[Items from a data source]

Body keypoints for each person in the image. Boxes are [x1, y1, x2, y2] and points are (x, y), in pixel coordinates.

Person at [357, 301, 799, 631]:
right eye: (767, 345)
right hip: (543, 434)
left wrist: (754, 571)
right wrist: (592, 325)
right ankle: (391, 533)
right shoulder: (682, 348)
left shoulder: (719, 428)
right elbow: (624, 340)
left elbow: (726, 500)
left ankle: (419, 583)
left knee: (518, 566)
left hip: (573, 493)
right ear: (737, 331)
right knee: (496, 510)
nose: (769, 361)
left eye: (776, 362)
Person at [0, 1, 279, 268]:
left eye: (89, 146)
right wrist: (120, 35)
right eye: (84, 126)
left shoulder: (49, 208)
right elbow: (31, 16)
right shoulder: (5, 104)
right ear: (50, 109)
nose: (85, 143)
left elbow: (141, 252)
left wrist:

#### Task instructions
Filtering the entries above by the word "elbow", copy each line that matches.

#### Solution for this problem
right elbow: (624, 340)
left elbow: (726, 500)
right elbow: (31, 16)
left elbow: (141, 252)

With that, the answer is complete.